Wayne was one of the more fortunate ones. According to Cringely, most people went through three stages with Jobs; they were "seduced, ignored or scrooged. It depended on whether he needed you. Steve ultimately betrayed everyone."

One of the betrayed is Alvy-Ray Smith, a co-founder of Pixar, who described a face-to-face row he had with Jobs as "pure playground bullying". Smith watched as Jobs, who started out with a 30pc stake in Pixar and was the only one of the partners with the means to purchase more shares, ruthlessly and systematically bought out everyone else, until he owned the whole shebang. "Steve's genius was to move when he had a great idea," said Smith, "but they weren't necessarily his ideas."

Jobs's friendly rivalry with Bill Gates, who gave Jobs €150m when he most needed it, apparently wasn't always as friendly as it seemed. Neither Gates nor Jobs are particularly nice men, said Cringely, "but Steve was more fun". Cradling my lovely iPhone, that seems like a pretty good summing up.

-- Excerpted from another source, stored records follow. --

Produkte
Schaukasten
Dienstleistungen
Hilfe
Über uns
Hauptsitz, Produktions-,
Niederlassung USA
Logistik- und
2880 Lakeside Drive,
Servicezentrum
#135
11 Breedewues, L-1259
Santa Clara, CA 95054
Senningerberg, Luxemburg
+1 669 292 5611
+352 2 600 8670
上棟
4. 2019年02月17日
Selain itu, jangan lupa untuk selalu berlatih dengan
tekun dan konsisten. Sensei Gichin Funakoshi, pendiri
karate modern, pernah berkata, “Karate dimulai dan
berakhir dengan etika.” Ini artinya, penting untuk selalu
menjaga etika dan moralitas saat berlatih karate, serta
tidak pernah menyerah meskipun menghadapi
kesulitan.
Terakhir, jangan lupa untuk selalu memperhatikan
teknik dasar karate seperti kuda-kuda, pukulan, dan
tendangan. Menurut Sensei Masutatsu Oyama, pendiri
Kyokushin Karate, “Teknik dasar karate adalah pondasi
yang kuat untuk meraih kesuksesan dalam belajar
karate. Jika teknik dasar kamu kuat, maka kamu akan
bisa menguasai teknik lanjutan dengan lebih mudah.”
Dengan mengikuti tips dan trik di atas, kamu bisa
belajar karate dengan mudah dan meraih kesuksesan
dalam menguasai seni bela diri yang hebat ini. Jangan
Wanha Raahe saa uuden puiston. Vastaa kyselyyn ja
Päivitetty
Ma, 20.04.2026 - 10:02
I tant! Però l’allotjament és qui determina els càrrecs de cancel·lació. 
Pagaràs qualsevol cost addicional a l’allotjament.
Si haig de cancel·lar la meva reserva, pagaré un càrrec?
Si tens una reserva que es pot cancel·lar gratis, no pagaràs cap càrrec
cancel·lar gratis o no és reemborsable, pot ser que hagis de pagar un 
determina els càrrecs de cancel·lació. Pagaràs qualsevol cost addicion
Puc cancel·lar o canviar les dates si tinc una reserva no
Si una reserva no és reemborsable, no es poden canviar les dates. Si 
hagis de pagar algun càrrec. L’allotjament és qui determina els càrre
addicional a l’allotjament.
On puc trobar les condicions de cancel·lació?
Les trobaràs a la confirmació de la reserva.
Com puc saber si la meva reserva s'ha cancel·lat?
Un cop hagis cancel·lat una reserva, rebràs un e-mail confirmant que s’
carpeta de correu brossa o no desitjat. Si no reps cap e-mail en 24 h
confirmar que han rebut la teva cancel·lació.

I imagine Bram Stoker would also have liked TG4's Bram Stoker and Dracula, a fine, scholarly, utterly engrossing look at the origins of the Dublin author's Gothic masterpiece. Everyone knows who Count Dracula is, even if they've never actually read Dracula (and they should; it's wonderful), yet as this elegant film pointed out, not nearly enough people realise the difference between the literary Dracula and the one popularised from the 1920s onwards in plays, movies and television adaptations.

Although Dracula invariably conjures up spooky images of capes, bats, swirling mists, superstitious peasants and gloomy castles in Transylvania, its setting was of little importance to Stoker himself.

Far from being influenced by stories about the real-life Vlad Dracula, aka Vlad the Impaler, Stoker's extensive notes for the novel, which were unearthed in the 1970s, reveal he nearly made Dracula Austrian.

What's more, he also toyed with the idea of calling him Count Wampy. Doesn't have quite the same ring, does it? The thrust of this excellent documentary was that Dracula is, in effect, an Irish novel that reflects the political and social tensions of the era, and has its roots in Irish folklore.